L’université de Poitiers accueille de nombreux étudiants d’Afrique noire, mais peu d’étudiants arabes. Néanmoins, Ezzedine Kalak, représentant et unique membre poitevin de la GUPS (General Union of Palestinian Students), entreprend, avec l’aide d’un camarade syrien, de faire connaître la situation et la lutte de son peuple. Il est accueilli au comité anticolonialiste, et le 21 février 1967 il prononce à la tribune de la Maison du Peuple un discours chaleureux, qui aura sans doute convaincu de nombreux auditeurs, ou au moins ébranlé les certitudes de beaucoup de ceux pour lesquels Israël était incontestablement et en toutes circonstances dans le camp du Bien.
Le restaurant universitaire de la rue Roche d’Argent, en centre ville, est un point nodal de la vie étudiante, malgré la création d’un campus à la périphérie, sur le terrain abandonné par ce qui avait été une des principales bases américaines d’Europe, le camp de Chalons.
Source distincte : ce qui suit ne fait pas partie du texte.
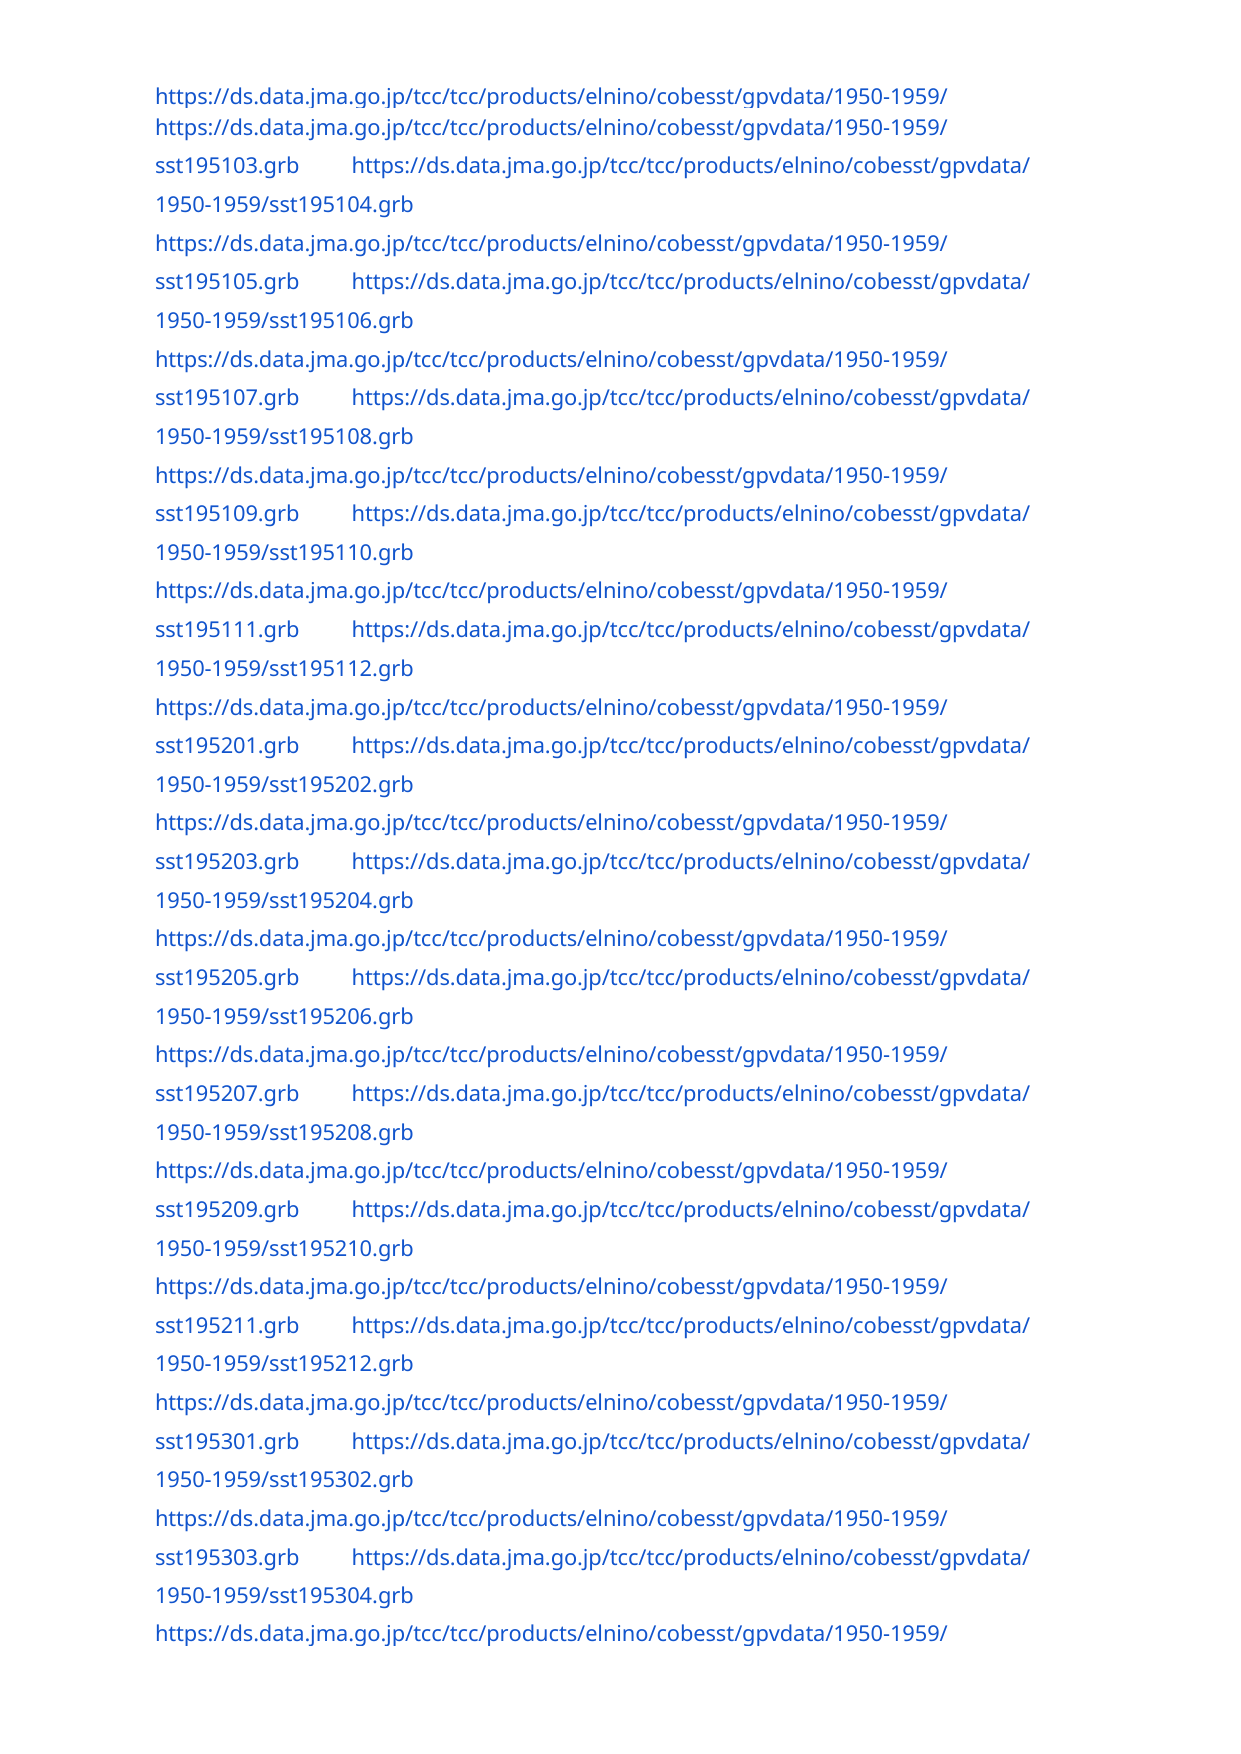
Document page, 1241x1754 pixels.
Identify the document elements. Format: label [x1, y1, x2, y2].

text [155, 112, 1030, 1610]
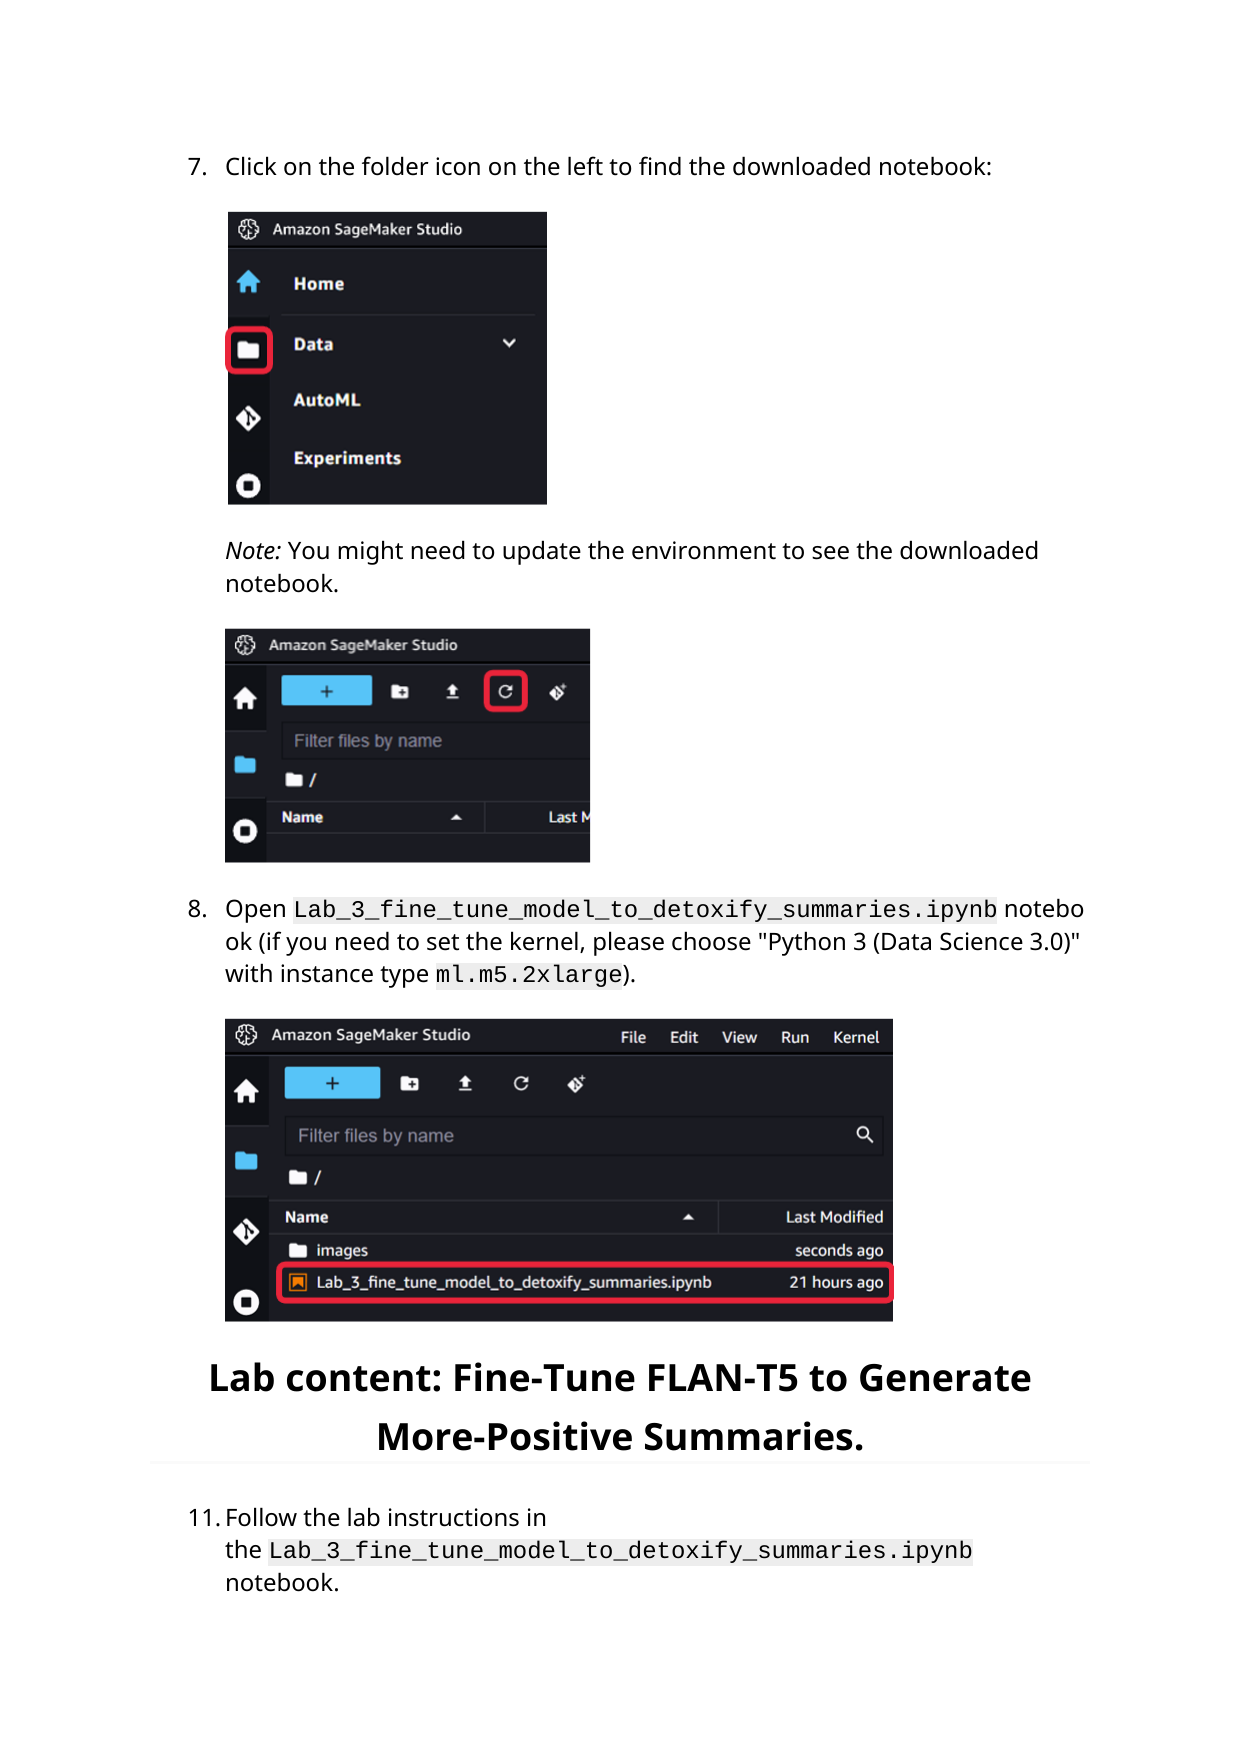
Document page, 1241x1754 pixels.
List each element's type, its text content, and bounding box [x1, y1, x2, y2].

list Click on the folder icon on the left to find the downloaded notebook: [187, 150, 1090, 183]
picture [225, 1018, 894, 1322]
picture [225, 628, 590, 863]
subtitle Lab content: Fine-Tune FLAN-T5 to Generate More-Positive Summaries. [150, 1351, 1090, 1461]
text Note: You might need to update the environment to see the downloaded notebook. [225, 534, 1090, 599]
list Follow the lab instructions in the Lab_3_fine_tune_model_to_detoxify_summaries.ipynb notebook. [187, 1501, 1090, 1599]
list Open Lab_3_fine_tune_model_to_detoxify_summaries.ipynb notebook (if you need to set the kernel, please choose "Python 3 (Data Science 3.0)" with instance type ml.m5.2xlarge). [187, 892, 1090, 990]
picture [225, 211, 547, 505]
C’est dans le hall de la rue Roche d’Argent, ou par beau temps dans la cour qui le sépare de la rue, que se donnent les rendez-vous aussi bien sentimentaux qu’amicaux ou politiques, et sur le trottoir devant l’entrée que se distribuent les tracts de toutes tendances. La cité universitaire attenante est réservée aux jeunes filles, Élisa y a sa chambre un temps. La revendication de mixité des cités universitaires sera une étincelle du déclenchement de Mai 68.
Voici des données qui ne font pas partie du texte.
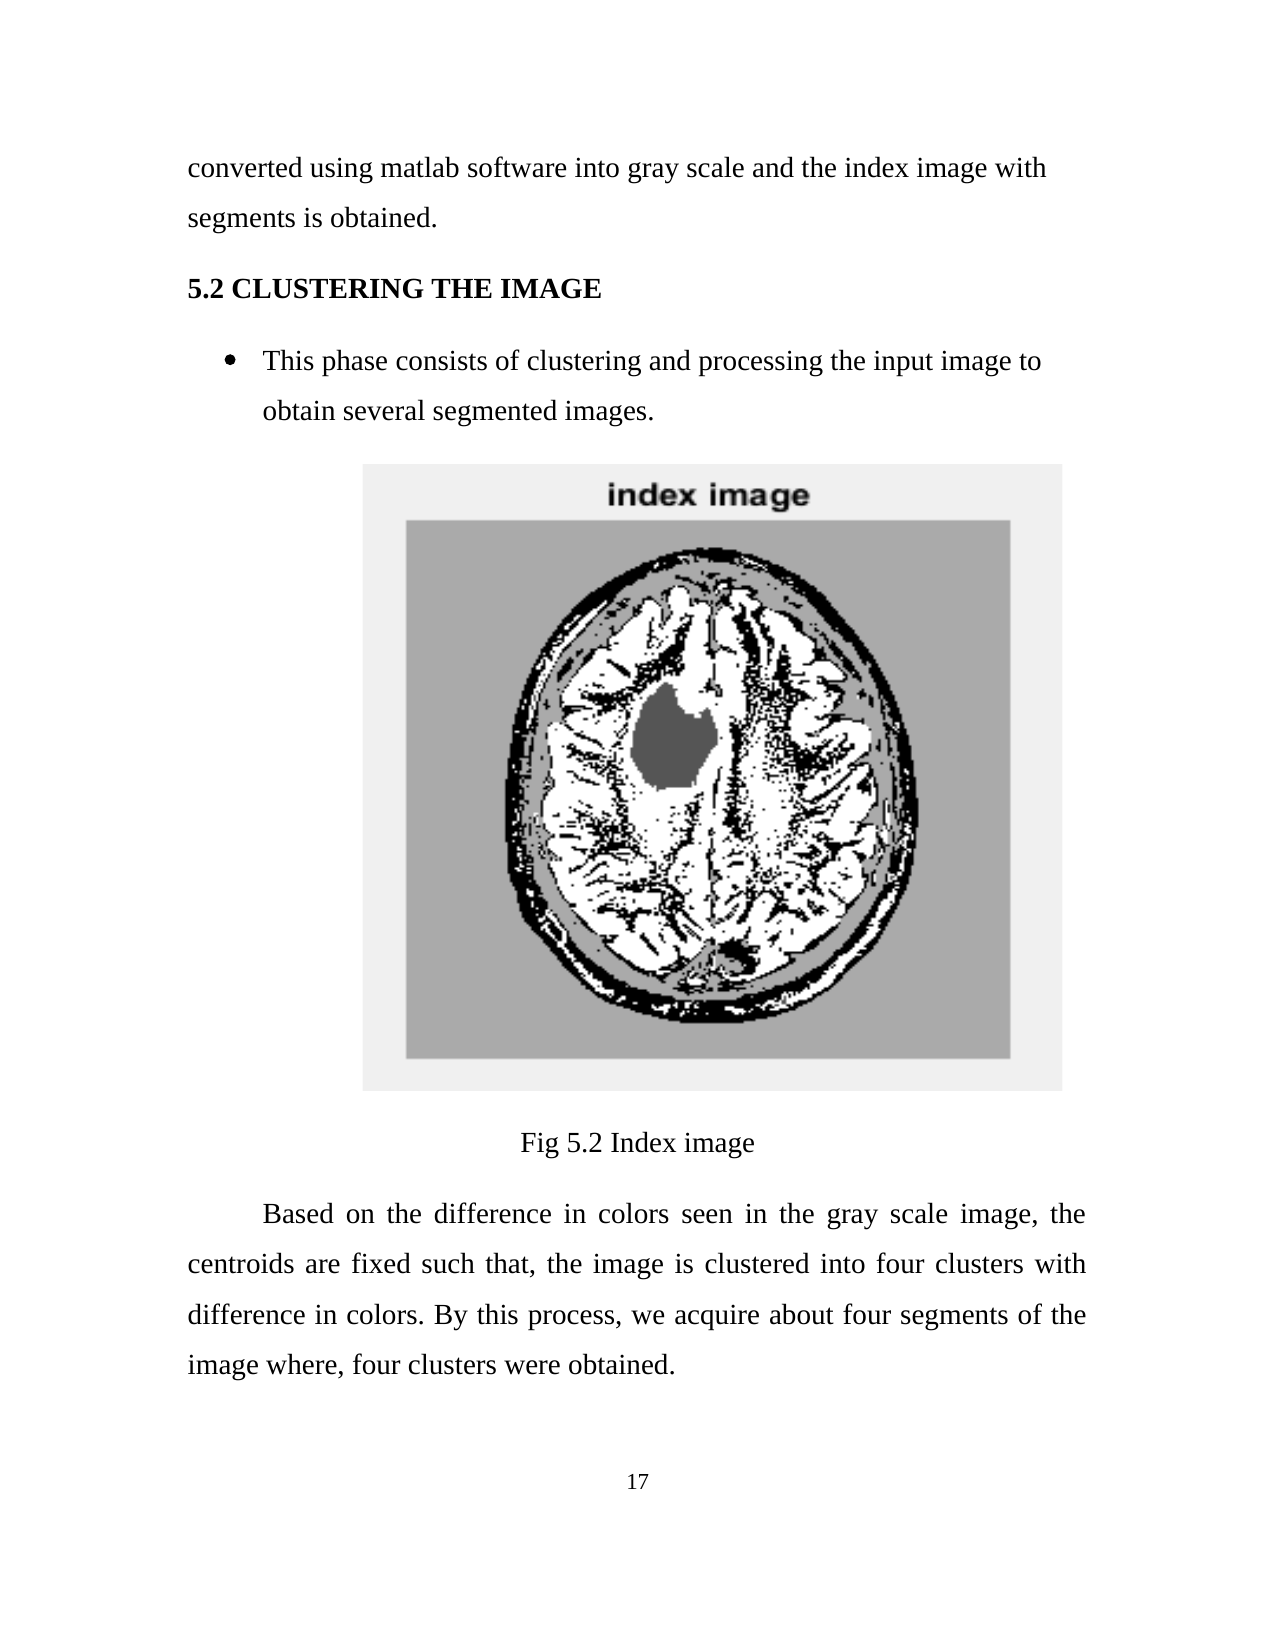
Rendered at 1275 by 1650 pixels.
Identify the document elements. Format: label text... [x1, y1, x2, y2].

text 5.2 CLUSTERING THE IMAGE [187, 271, 1087, 305]
text Fig 5.2 Index image [187, 1125, 1087, 1158]
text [187, 150, 1087, 234]
picture [362, 464, 1063, 1091]
list This phase consists of clustering and processing the input image to obtain several segmented images. [225, 343, 1087, 427]
text Based on the difference in colors seen in the gray scale image, the centroids are fixed such that, the image is clustered into four clusters with difference in colors. By this process, we acquire about four segments of the image where, four clusters were obtained. [187, 1196, 1087, 1381]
Au mois de juin 1967 l’effervescence redouble rue Roche d’Argent : le 5 juin éclate la Guerre des Six Jours. Les anticolonialistes, et j’en suis, soutiennent l’Égypte, surtout en pensant aux Palestiniens, dont beaucoup apprennent l’existence à cette occasion. Rétrospectivement, la décision de Nasser de fermer le détroit de Tiran était un casus belli imparable, d’autant plus irréfléchi qu’une grande partie de l’armée égyptienne guerroyait (sans grand succès) au Yémen. Son mépris des Juifs lui laissait espérer la victoire, il a subi une défaite écrasante. Et avec le recul Nasser apparaît sous les traits d’un dictateur du Tiers-monde comme les autres, mégalomane à slogans. Mais à l’époque il personnifiait les peuples colonisés en voie d’émancipation, cependant qu’Israël avait été partie prenante de l’agression anglo-française contre l’Égypte en 1956, pour défendre des intérêts coloniaux injustifiables. J’ai découvert depuis qu’en 1956 non plus Nasser n’avait pas été un agneau innocent, puisque la nationalisation — d’ailleurs parfaitement justifiée — du Canal de Suez, qui rendait effectivement au peuple égyptien une dignité bafouée par les Britanniques, faisait oublier qu’il avait saisi l’occasion pour spolier et finalement condamner à l’exil la quasi-totalité des Juifs égyptiens qui vivaient là depuis toujours. Mais en 1956 comme en 1967 l’injustice mondiale la plus criante était l’oppression coloniale, et je crains d’ailleurs qu’il n’en soit toujours de même.